What is being asked | Say how many lines below have "Ephraïm" in them, giving the number alone.

Provided material |
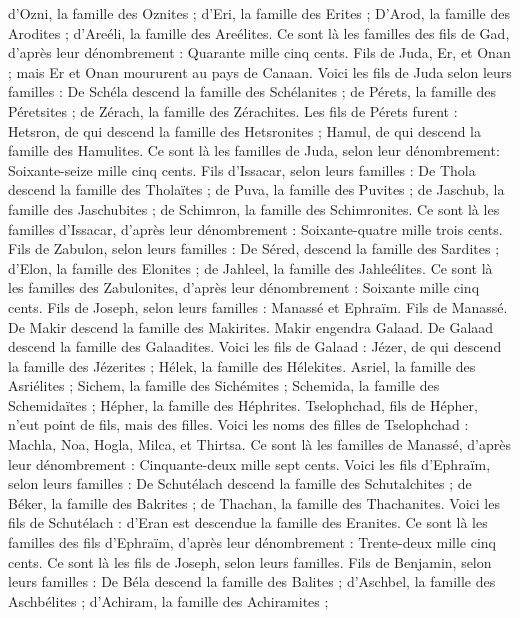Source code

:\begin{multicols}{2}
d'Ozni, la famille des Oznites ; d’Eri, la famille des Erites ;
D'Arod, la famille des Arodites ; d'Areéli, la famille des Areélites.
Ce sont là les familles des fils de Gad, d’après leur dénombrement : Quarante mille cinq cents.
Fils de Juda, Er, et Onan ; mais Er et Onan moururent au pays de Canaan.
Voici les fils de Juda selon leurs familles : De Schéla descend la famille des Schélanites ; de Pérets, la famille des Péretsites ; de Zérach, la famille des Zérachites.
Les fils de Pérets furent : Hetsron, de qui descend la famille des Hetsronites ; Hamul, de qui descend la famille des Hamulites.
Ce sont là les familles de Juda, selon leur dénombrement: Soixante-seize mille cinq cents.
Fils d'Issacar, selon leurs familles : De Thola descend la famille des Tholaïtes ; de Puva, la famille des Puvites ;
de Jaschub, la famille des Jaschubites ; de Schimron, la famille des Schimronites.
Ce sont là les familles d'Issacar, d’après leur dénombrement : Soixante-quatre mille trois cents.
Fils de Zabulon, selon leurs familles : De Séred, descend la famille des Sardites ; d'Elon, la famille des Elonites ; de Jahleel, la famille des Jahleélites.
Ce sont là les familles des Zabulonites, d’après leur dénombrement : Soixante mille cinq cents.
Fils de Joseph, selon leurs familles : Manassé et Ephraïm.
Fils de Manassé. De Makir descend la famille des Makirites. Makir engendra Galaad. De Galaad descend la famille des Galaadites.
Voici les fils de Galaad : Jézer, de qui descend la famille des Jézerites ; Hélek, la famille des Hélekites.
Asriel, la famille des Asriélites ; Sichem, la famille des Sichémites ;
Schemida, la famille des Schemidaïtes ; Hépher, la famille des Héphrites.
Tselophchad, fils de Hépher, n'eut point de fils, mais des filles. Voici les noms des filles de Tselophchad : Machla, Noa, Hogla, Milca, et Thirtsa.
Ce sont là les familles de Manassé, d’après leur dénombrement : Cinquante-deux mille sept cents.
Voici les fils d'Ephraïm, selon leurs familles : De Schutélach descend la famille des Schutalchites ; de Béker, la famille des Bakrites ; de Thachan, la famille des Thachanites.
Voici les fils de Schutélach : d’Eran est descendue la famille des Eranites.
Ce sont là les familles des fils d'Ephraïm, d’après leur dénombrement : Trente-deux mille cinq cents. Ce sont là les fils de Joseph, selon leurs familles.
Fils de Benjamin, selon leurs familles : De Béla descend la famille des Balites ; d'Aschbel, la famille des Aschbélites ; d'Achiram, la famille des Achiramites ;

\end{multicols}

==

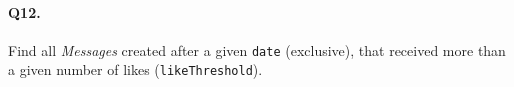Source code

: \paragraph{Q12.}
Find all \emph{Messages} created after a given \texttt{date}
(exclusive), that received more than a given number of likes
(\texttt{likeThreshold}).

Answer to this task | 3